On their return to Earth with the lunar rock and soil sampler, astronauts and their collected samples were placed in quarantine, because nobody knew what, if any, harmful biological agents would be brought back also. When everything was deemed safe, the lunar rocks and soil samples were distributed to the various laboratories that were to do the analyses. Once all of the larger samples were distributed, what remained in the containers was known as the “lunar fines”. These were the particles that were small enough to become airborne, so that it became imperative to characterize them to see if they were different from Earth-based particles; that is, they could now be considered as contaminants in the Lunar Receiving Laboratory. A subsequent lunar landing to the Sea of Tranquility by Apollo 12 astronauts provided further rock and soil samples, whose <1 mm fines needed to be microscopically characterized, photomicrographed, and included in The Particle Atlas.
Samples of fine soil from the expeditions of Apollo 11 to the Sea of Tranquility, and Apollo 12 to the Ocean of Storms, were obtained through the courtesy of NASA. The Apollo 11 sample shown (see top right) at 300X using slightly uncrossed polarizers represents the fines from Sample 10084, < 1 mm fines from bulk (selected) ALSRC sample—formally part of 1002. The Apollo 12 samples shown here using slightly uncrossed polarizers at 125X and 300X represent the fines from Sample 12070, collected 10 meters northwest of the Lunar Module.
The Apollo 11 samples are largely basaltic rock (s.g. ~ 3.3) breccia, and glass fragments; also anorthositic material (s.g. ~ 2.9). Anorthosite fragments may show bits of plagioclase, olivine, and pigeonite. The principal minerals of crystallized lavas include pyroxene, plagioclase, and ilmenite. The ilmenite is interesting in that, unlike terrestrial samples, the titanium content is relatively high. The well-publicized glassy spheres in the lunar soil can be seen in the top image, which shows one of the larger, darker spheres; a number of smaller glassy spheres are shown in the second image (they bear a resemblance to effluent from Earth-based power plant fly ash).
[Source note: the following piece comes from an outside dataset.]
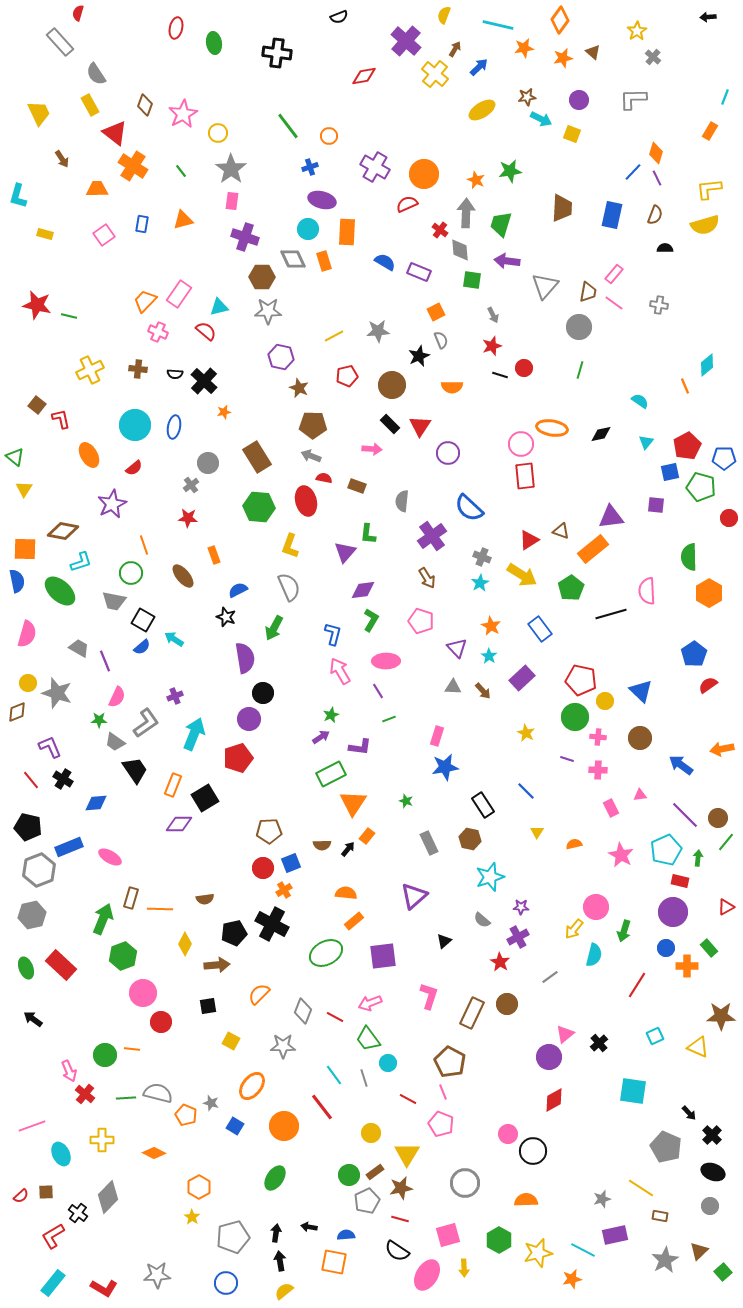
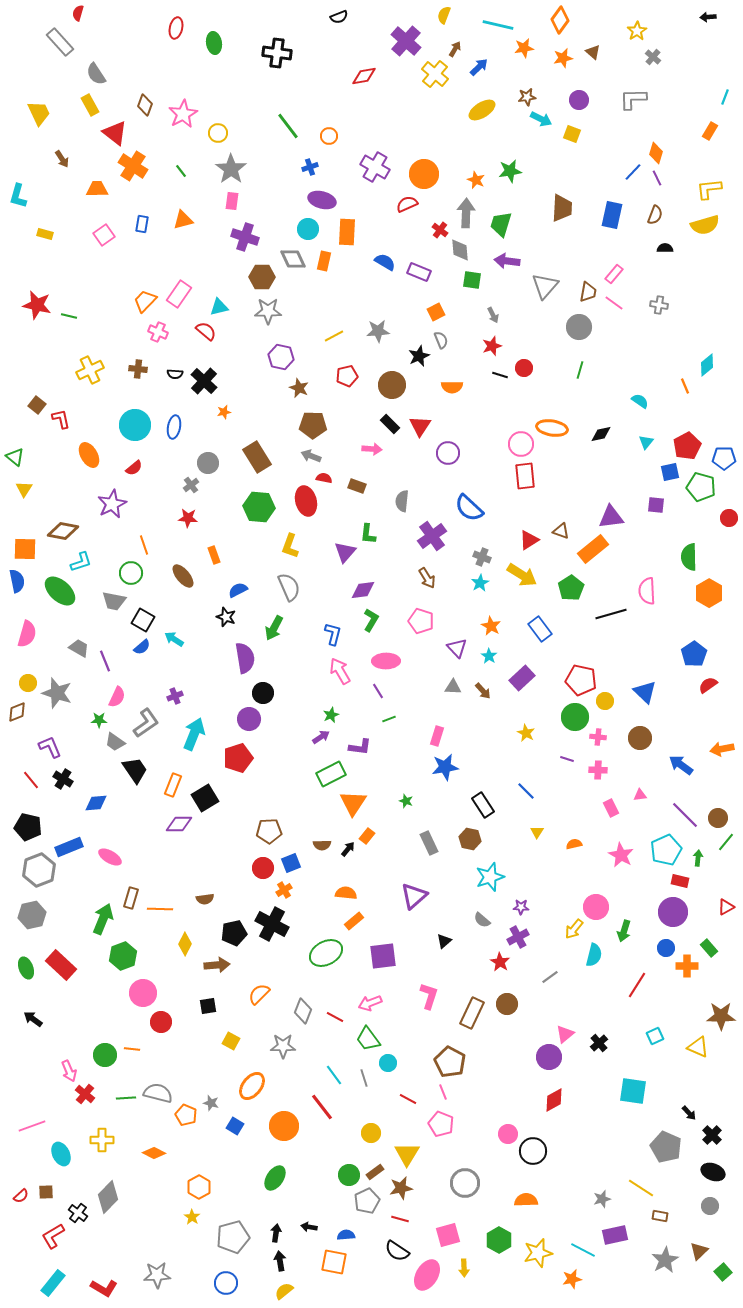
orange rectangle at (324, 261): rotated 30 degrees clockwise
blue triangle at (641, 691): moved 4 px right, 1 px down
The soil glasses vary in composition; the average composition (% weight) of twenty-one glasses show SiO2 (42%), TiO2 (7%), Al2O3 (14%), FeO (16%), MgO (9%), CaO (12%), Na2O (0.3%), K2O (0.2%); sometimes there is more aluminum or iron, and less calcium. The Apollo 12 samples show olivine, pyroxene, plagioclase, and pyroxene-phyric basalts. About 10-15% of each sample here is magnetic; the magnetism is due to ilmenite, FeTiO3, the black, opaque particles in the photomicrographs.
None of the lunar samples here fluoresces in ultraviolet (365 nm) light, or in blue-violet (400 nm).
Scanning electron microscope (SEM) micrographs (bottom image), were also made of the sample from Apollo 12, and energy dispersive X-ray spectrometry data obtained.
All data and illustrations here are included in the print version of The Particle Atlas, Edition Two, and in the free, online McCrone Atlas of Microscopic Particles.